Seperti diketahui dari luas penyebaran, Indonesia memiliki sekitar 15 juta hektare lahan gambut. Dari luasan tersebut, sekitar 3,86 hektare berada di Provinsi Riau atau sekitar 60% dari luas gambut yang berada di Pulau Sumatera.
"Makanya, kalau menurut saya tidak lagi bisa secara fakta begitu (muka air gambut dalam PP Gambut). Jadi secara umum, sebuah perundangan harus bisa diimplementasikan secara ilmiah dan tidak mungkin muka air gambut dikunci 0,4 meter atau 40 centimeter," katanya.
Deputi Bidang Pengendalian Kerusakan Lingkungan dan Perubahan Iklim Kementerian Lingkungan Hidup Arief Yuwono sebelumnya menyatakan, PP Gambut merupakan upaya pemerintah untuk mendukung kegiatan usaha pemanfaataan gambut secara berkelanjutan.
"Kami memahami bahwa penerbitan PP tersebut masih memunculkan kekhawatiran bagi sebagian kelompok yang akan terkena dampak atas diterapkannya peraturan tersebut," katanya.

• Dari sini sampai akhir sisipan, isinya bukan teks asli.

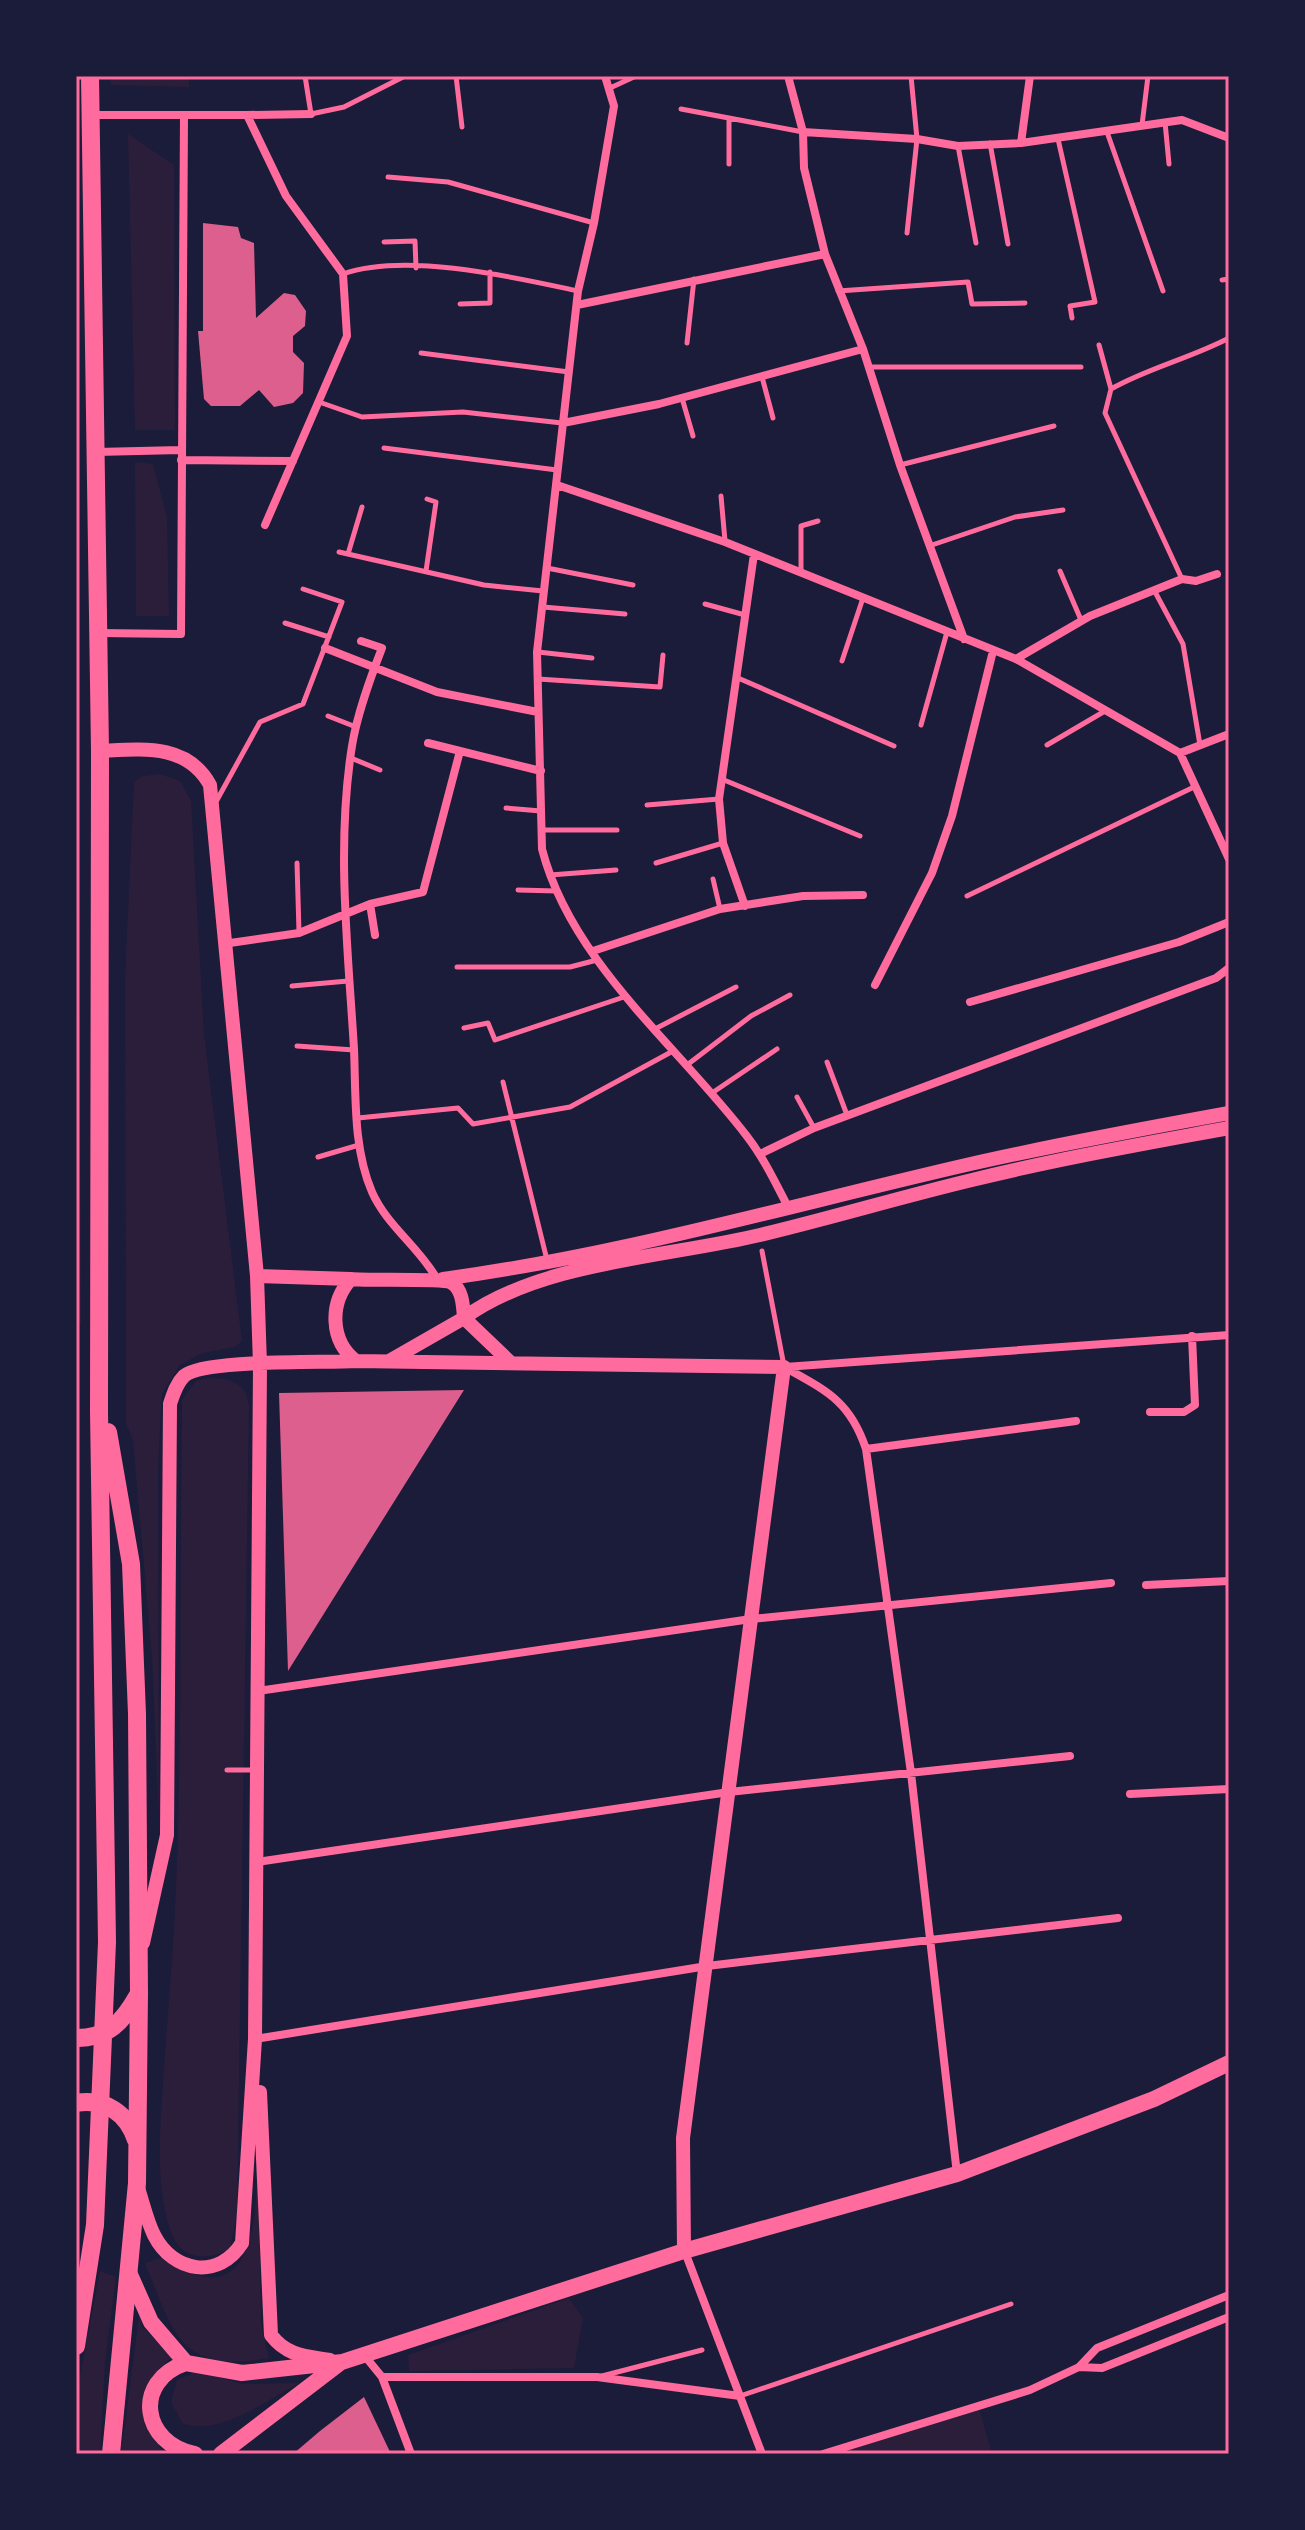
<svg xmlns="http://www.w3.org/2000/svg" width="1305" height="2530" font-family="Arial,sans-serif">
<rect width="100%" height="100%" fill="#1b1b3a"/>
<path fill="#2a1e3b" d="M 76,76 L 81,1324 L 76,1325 Z
M 111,76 L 189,76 L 189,87 L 111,85 Z
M 128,134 L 174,165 L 175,430 L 135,430 Z
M 135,462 L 153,464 L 167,517 L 169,616 L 136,616 Z
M 160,774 L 180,781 L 191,801 L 204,1034 L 242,1341 L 235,1347 L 203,1353 L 180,1365 L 162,1394 L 158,1470 L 159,1819 L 152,1657 L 133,1440 L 126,1424 L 125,978 L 134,782 L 143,776 Z
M 208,1378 C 229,1378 247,1382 249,1406 L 237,2215 L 230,2249 C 210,2260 184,2261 173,2237 C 153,2191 161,2117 164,2068 C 169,1999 175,1930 177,1862 C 182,1708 180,1554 182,1400 L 196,1381 Z
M 257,2116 L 261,2325 L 269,2358 C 179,2374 174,2334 145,2263 L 163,2257 C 271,2333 256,2176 257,2116 Z
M 100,2271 L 116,2277 L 105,2362 L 100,2454 L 76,2454 L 76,2397 Z
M 569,2298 L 583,2318 L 574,2368 L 409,2371 L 408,2355 Z
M 140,2309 L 142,2327 L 172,2357 C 138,2383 135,2424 166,2454 L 121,2454 Z
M 198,2371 L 242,2384 L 300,2383 C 267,2399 219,2438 182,2423 L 171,2402 L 177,2380 Z
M 979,2408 L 992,2454 L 823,2454 Z"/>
<path fill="#dd5f8e" d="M 203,223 L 238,227 L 241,238 L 254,243 L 256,318 L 284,293 L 295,295 L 306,311 L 305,326 L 293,336 L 293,352 L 304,363 L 303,393 L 293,403 L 274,407 L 259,390 L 240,406 L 211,406 L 204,399 L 198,331 L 203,331 Z
M 464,1390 L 288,1671 L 279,1393 Z
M 364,2397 L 391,2454 L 293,2454 L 320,2431 Z"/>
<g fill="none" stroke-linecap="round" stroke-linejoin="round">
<path stroke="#ff6b9d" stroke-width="5" d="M 305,76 L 311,114 L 344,107 L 405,76
M 456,76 L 462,127
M 610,88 L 636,76
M 681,109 L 803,132
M 729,120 L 729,164
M 1165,122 L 1169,164
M 1142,125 L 1148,76
M 1107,132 L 1163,291
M 1058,139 L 1095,302 L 1070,306 L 1072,318
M 990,143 L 1008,244
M 958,146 L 976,243
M 388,177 L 448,182 L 594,223
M 907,233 L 917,139 L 911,76
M 384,242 L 415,241 L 416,268
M 343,274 C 406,252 513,277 578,291
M 1222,280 L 1229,279
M 838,291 L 968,282 L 972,304 L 1025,303
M 460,304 L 490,303 L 490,272
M 687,343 L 694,279
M 1099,345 L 1111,389
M 421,353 L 569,372
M 869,367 L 1081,367
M 762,377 L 773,418
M 682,398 L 693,436
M 319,402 L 362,417 L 463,412 L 562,423
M 384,448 L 557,470
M 900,465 L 1054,426
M 721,496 L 725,541
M 932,545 L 1015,517 L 1063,510
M 339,552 L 484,585 L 543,591
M 348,554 L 362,507
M 547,568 L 633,585
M 426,571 L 436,502 L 427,499
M 1060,571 L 1081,620
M 801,572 L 801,526 L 818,521
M 1182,579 L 1105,413 L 1111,389 C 1148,368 1191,358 1229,338
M 1154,590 L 1183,644 L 1200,745
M 705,604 L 745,615
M 543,607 L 625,614
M 285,623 L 329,637
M 538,652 L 592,658
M 842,661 L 863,598
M 738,678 L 894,746
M 538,679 L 660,687 L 663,655
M 328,716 L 356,727
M 921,725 L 947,632
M 1047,745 L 1105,711
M 351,758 L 380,770
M 724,780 L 860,836
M 217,800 L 260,722 L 303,704 L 342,602 L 303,589
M 647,805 L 719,799
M 506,808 L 541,811
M 542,830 L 617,830
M 297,863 L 299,932
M 656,863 L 723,843
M 550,875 L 616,870
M 713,879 L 720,909
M 518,890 L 557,891
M 967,896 L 1194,787
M 457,967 L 570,967 L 597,960
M 292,986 L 348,981
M 464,1028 L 488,1023 L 495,1040 L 627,996
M 653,1030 L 736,987
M 297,1046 L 354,1050
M 827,1062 L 847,1115
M 687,1065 L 751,1016 L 790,995
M 503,1082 L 547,1260
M 712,1093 L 777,1049
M 797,1097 L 814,1128
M 358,1118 L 458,1108 L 473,1124 L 570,1107 L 673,1051
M 318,1157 L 359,1145
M 762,1251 L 784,1366
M 227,1770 L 254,1770
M 602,2376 L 702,2350
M 740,2396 L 1011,2304"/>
<path stroke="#ff6b9d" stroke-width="8" d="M 605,76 L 614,106 L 594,223 L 578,291 L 537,652 L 542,849 C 571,962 678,1046 746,1135 C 764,1158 776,1184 789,1209
M 788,76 L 803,132 L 804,168 L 825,254 L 863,349 L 900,465 L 964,639
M 90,115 L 247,115 L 286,196 L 343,274 L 347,336 L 265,525
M 247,115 L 311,114
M 803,132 L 917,139 L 958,146 L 1021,143 L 1182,120 L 1229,138
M 1021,143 L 1030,76
M 577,305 L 825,254
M 563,423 L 659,404 L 863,349
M 96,452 L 181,450
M 181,460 L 293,461
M 557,485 L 725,542 L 1016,659 L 1180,753
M 98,633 L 181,634 L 184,115
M 361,641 L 382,648 C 370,679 357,714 352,746 C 336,846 348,949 354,1049 C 356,1096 353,1148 372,1192 C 387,1226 419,1247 437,1279
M 325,648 L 437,692 L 538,712
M 1016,659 L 1090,616 L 1182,579 L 1196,581 L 1217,574
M 428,743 L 541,771
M 1180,753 L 1229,859
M 1180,753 L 1229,734
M 370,904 L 375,935
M 745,906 L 723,843 L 719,799 L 754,554
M 223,944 L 299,933 L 370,904 L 423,892 L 460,751
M 593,951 L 720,909 L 803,896 L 863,895
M 875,985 L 932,873 L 952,816 L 993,651
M 970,1002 L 1179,942 L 1229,922
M 760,1154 L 814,1128 L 1216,978 L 1229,968
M 784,1367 C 827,1391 850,1401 866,1449 L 911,1773 L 957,2174
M 785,1367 L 1229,1335
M 1150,1412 L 1184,1412 L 1195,1405 L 1192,1336
M 866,1449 L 1076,1421
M 1146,1585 L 1229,1581
M 258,1691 L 751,1619 L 1111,1583
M 1130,1794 L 1229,1789
M 257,1862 L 729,1792 L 1070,1756
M 255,2039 L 707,1966 L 1118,1918
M 685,2252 L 762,2454
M 364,2355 L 382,2377 L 411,2454
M 1079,2367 L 1102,2368 L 1229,2317
M 382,2377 L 597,2377 L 740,2396
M 823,2454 L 1030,2390 L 1079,2367 L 1097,2348 L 1229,2295"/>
<path stroke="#ff6b9d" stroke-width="14" d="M 100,751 C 142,749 187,743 210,785 L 257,1276 L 260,1365 L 255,2039 L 242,2243 C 219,2280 173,2273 154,2235 C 147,2221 143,2203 138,2188
M 257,1276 L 351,1279
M 443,1279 C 620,1255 792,1205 966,1165 C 1053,1145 1141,1129 1229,1113
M 389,1361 L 464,1318 C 463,1307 463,1290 452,1283 C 444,1278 368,1281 351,1279 C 329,1303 330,1341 356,1361 L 784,1367 L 683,2138 L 684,2251
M 511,1363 L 464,1318 C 540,1262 668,1257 760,1235 C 831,1218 901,1197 972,1180 C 1057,1159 1143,1144 1229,1128
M 143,1943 L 167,1835 L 170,1404 C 173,1395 176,1384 184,1376 C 203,1359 324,1363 356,1361
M 260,2092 L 271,2335 C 287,2356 305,2356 330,2360"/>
<path stroke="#ff6b9d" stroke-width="16" d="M 128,2270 L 151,2322 L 186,2363 L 242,2373 L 342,2362 L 684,2251 L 957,2174 L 1154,2099 L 1229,2063
M 186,2363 C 132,2381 142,2444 195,2454
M 221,2454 L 340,2363"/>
<path stroke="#ff6b9d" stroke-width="18" d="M 108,1432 L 131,1564 L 137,1714 L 139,1993 L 137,2183 L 111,2454
M 76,2038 C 108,2038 123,2022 138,1995
M 76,2103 C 105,2098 127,2113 136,2140
M 76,2346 L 95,2225 L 107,1942 L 99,1412 L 100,751 L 90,76"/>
</g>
<rect width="1305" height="2530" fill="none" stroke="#1b1b3a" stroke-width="156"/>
<rect x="78" y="78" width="1149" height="2374" fill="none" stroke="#ff6b9d" stroke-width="3"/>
</svg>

Namun, menurut dia, penerbitan peraturan itu justru bertujuan menyeimbangkan fungsi ekosistem gambut dalam menunjang usaha atau kegiatan pemanfaatan ekosistem gambut secara berkelanjutan, kata Arief saat membuka kegiatan "Closing and Knowledge Workshop Evaluation ASEAN Peatland Forest Project (APFP) & Sustainable Management of Peatland Forests in South East Asia (SEApeat).
Meski begitu, pihaknya menilai, pemerintah telah berupaya dengan berbagai cara untuk pengendalian kerusakan ekosistem gambut mulai dari pengembangan kebijakan, salah satunya adalah moratorium izin baru di hutan primer dan lahan gambut.
Sedangkan dari aspek kebijakan, pemerintah baru saja mengeluarkan Peraturan Pemerintah Nomor 71 Tahun 2014 tentang Perlindungan dan Pengelolaan Ekosistem Gambut.
"Pengaturan perlindungan dan pengelolaan ekosistem gambut meliputi perencanaan, pemanfaatan, pengendalian, pemeliharaan, pengawasan, dan sanksi administrasi serta mengatur juga tentang izin usaha dan kegiatan pemanfaatan ekosistem gambut," ujarnya.